**Provided information**
---*---

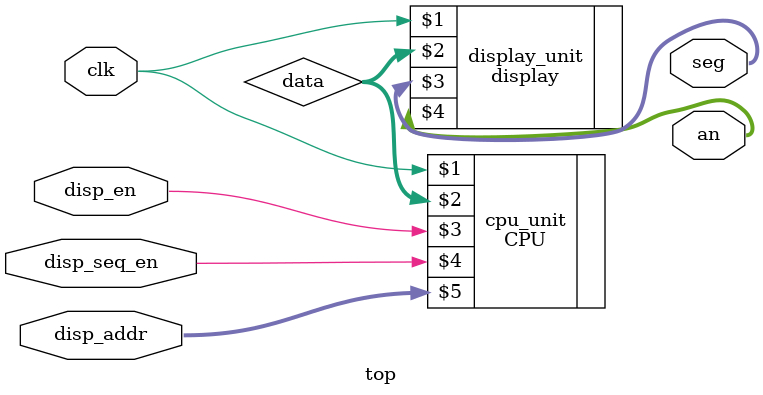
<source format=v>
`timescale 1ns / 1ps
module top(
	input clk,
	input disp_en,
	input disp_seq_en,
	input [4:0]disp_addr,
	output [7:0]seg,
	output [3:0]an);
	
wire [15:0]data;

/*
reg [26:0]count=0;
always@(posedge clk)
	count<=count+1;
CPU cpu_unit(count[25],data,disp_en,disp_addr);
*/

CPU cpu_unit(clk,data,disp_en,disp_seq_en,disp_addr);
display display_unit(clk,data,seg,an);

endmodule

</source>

---*---

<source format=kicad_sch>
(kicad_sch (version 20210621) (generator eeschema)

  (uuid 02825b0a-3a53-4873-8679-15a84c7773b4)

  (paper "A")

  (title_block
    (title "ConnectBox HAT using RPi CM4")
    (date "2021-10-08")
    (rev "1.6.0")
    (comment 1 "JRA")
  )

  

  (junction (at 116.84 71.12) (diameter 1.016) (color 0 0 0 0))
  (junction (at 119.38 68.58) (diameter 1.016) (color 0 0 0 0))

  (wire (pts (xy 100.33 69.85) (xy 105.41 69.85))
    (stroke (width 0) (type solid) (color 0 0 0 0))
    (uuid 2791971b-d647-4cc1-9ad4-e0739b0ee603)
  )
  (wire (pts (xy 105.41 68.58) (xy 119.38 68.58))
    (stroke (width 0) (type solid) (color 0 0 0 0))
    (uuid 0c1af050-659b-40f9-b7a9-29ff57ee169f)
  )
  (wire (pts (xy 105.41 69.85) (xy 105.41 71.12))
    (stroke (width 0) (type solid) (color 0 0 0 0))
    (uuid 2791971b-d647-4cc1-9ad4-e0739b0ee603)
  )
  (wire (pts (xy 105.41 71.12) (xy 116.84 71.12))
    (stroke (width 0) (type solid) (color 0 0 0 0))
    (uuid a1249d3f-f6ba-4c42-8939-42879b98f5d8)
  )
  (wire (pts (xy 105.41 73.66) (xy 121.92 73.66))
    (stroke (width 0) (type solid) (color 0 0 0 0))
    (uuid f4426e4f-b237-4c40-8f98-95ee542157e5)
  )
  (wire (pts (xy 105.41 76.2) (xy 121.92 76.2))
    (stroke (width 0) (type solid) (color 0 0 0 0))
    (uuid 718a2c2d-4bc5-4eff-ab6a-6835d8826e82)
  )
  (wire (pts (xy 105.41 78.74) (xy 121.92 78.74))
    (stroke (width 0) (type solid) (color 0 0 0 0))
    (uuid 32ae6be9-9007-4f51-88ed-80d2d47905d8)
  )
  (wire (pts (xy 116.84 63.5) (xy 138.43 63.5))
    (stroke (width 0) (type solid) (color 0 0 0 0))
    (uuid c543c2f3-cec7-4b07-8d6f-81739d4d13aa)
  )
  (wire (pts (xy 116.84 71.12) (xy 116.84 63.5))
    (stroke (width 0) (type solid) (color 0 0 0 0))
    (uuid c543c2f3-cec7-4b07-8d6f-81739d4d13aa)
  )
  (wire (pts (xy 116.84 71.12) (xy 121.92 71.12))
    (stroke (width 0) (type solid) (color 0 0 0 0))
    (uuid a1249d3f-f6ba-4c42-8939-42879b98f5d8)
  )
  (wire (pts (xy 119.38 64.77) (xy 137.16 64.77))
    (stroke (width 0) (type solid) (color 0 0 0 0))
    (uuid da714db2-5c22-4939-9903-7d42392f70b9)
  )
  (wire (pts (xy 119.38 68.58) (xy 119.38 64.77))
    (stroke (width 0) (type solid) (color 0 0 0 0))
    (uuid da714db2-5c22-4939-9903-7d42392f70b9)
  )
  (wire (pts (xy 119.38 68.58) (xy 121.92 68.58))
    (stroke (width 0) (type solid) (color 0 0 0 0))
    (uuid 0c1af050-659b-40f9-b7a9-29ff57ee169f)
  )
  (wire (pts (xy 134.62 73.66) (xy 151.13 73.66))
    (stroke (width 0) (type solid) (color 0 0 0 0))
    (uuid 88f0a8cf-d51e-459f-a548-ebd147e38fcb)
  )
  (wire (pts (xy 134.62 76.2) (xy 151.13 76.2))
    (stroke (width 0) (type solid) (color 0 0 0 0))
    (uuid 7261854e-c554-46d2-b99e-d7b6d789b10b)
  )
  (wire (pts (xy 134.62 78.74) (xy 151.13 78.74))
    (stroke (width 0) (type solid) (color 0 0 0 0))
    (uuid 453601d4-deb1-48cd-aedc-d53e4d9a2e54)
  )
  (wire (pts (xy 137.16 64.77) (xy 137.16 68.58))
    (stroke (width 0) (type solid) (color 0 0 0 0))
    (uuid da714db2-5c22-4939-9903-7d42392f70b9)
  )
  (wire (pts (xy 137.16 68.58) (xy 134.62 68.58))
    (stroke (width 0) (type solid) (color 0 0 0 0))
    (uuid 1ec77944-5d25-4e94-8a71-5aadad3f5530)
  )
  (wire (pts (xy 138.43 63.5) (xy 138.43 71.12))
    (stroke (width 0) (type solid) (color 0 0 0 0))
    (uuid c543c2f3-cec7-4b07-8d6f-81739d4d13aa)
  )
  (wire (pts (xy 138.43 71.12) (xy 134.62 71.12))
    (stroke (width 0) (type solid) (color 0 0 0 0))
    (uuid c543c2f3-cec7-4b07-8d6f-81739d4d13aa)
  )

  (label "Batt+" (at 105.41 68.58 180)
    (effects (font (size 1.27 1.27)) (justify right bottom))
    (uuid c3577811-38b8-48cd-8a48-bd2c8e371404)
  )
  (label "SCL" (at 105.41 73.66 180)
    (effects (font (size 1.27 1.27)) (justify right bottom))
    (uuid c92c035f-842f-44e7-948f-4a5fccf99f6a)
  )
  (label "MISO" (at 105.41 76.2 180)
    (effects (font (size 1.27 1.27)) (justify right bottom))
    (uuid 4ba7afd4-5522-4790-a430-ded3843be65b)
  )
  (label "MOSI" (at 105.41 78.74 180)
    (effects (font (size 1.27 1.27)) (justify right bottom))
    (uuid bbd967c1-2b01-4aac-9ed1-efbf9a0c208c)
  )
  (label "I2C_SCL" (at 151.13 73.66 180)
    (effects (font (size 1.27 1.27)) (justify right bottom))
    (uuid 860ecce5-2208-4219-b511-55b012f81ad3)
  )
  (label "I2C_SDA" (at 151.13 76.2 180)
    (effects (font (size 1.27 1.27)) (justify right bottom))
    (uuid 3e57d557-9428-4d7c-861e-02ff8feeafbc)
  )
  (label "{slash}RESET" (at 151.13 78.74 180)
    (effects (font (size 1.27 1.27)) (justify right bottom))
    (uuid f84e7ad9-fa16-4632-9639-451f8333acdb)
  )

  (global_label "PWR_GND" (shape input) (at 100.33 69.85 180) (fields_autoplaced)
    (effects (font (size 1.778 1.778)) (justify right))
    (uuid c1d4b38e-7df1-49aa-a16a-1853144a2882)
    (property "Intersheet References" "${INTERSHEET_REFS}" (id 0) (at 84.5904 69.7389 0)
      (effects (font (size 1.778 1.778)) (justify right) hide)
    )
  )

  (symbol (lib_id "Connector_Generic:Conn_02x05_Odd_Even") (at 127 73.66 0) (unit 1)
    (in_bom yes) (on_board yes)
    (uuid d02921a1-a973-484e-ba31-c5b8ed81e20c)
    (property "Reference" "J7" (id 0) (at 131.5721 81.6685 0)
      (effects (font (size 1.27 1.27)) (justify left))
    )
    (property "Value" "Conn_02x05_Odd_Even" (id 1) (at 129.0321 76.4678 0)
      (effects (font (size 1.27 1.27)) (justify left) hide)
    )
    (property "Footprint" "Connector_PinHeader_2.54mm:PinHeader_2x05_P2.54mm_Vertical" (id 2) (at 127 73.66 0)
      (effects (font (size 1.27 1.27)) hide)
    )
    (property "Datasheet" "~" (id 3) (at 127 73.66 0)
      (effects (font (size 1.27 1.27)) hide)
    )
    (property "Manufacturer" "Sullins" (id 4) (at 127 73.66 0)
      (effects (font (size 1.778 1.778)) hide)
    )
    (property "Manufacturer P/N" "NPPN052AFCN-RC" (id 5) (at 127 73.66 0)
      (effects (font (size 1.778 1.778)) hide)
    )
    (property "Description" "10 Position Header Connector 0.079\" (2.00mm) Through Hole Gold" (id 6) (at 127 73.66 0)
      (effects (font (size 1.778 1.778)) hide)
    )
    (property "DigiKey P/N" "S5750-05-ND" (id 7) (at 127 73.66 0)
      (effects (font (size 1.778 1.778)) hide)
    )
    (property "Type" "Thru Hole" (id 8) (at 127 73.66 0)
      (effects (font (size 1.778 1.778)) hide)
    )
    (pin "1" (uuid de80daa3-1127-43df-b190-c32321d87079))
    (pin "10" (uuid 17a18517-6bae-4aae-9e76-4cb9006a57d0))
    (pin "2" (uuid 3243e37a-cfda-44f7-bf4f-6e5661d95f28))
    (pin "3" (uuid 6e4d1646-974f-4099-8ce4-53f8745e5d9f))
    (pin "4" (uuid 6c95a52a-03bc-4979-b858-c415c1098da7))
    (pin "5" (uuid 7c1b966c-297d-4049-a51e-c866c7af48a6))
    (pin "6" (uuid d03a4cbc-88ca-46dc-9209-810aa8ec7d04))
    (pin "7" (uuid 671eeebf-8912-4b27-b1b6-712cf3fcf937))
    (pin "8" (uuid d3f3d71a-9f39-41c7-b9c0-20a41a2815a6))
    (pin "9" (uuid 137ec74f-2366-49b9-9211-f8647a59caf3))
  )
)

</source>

---*---

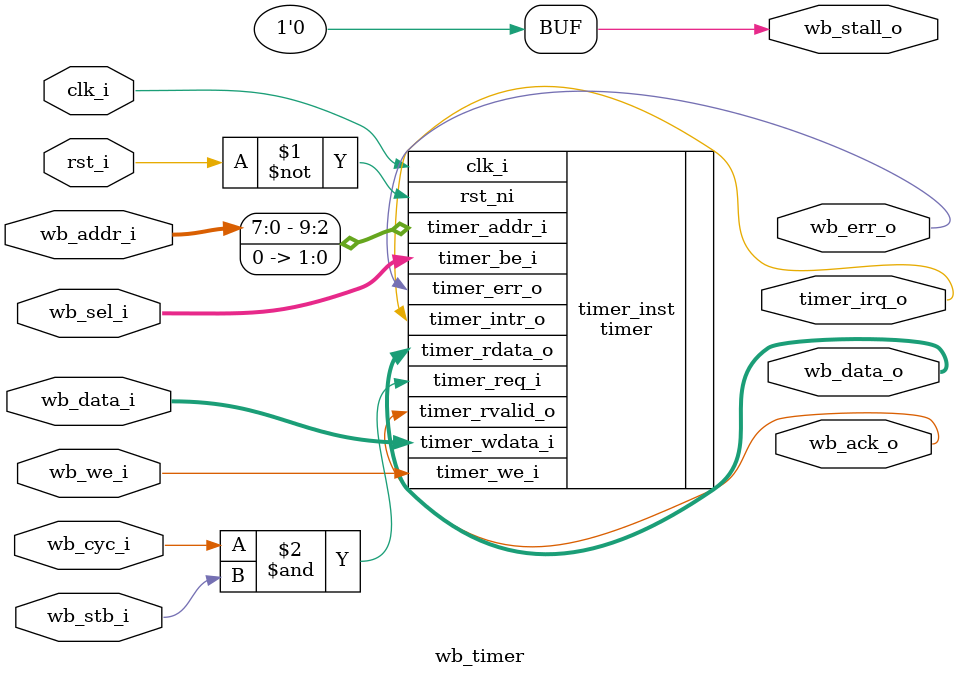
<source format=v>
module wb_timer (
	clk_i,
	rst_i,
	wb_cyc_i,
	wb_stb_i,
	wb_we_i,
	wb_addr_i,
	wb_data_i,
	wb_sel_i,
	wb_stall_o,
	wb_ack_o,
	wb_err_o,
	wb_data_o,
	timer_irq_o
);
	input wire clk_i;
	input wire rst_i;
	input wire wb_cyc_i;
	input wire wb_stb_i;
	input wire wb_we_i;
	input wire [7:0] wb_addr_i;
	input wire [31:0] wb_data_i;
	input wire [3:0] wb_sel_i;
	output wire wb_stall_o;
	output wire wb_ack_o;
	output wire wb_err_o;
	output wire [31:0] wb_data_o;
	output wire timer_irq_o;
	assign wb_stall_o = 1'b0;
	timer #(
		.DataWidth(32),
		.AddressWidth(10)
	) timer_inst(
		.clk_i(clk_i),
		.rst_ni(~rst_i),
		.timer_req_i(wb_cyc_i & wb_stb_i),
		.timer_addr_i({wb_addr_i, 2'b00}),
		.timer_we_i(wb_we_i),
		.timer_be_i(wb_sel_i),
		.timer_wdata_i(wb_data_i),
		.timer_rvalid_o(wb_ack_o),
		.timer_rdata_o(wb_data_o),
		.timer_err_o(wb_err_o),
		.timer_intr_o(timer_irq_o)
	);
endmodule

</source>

---*---

**What is expected**
Output exactly the lines of the material above from the one containing "(uuid 4ba7afd4-5522-4790-a430-ded3843be65b)" up to and including the one containing "151.13 76.2 180)".

**Task answer**
    (uuid 4ba7afd4-5522-4790-a430-ded3843be65b)
  )
  (label "MOSI" (at 105.41 78.74 180)
    (effects (font (size 1.27 1.27)) (justify right bottom))
    (uuid bbd967c1-2b01-4aac-9ed1-efbf9a0c208c)
  )
  (label "I2C_SCL" (at 151.13 73.66 180)
    (effects (font (size 1.27 1.27)) (justify right bottom))
    (uuid 860ecce5-2208-4219-b511-55b012f81ad3)
  )
  (label "I2C_SDA" (at 151.13 76.2 180)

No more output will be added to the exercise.